Work instructions |
Keep the images out while you set down the data exactly.
--- Entries provided Enclosed Below ---
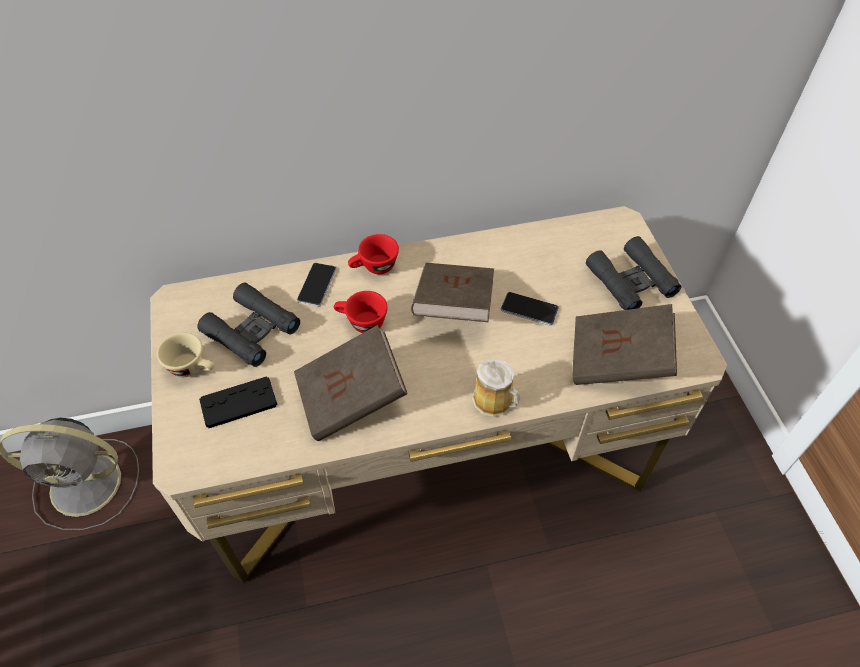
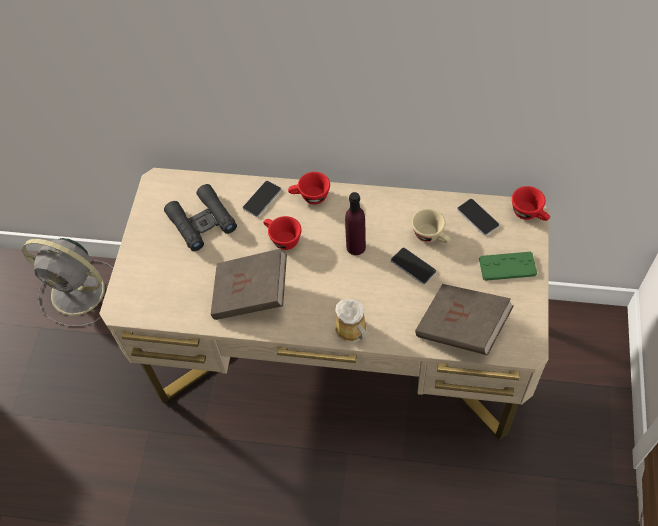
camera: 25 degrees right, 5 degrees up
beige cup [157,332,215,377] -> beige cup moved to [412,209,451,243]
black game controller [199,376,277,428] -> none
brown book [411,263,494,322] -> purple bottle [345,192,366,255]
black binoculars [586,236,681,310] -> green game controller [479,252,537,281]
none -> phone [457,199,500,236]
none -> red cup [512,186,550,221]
--- End of Enclosed Entries provided ---
Answer space |
camera: 25 degrees right, 5 degrees up
beige cup [157,332,215,377] -> beige cup moved to [412,209,451,243]
black game controller [199,376,277,428] -> none
brown book [411,263,494,322] -> purple bottle [345,192,366,255]
black binoculars [586,236,681,310] -> green game controller [479,252,537,281]
none -> phone [457,199,500,236]
none -> red cup [512,186,550,221]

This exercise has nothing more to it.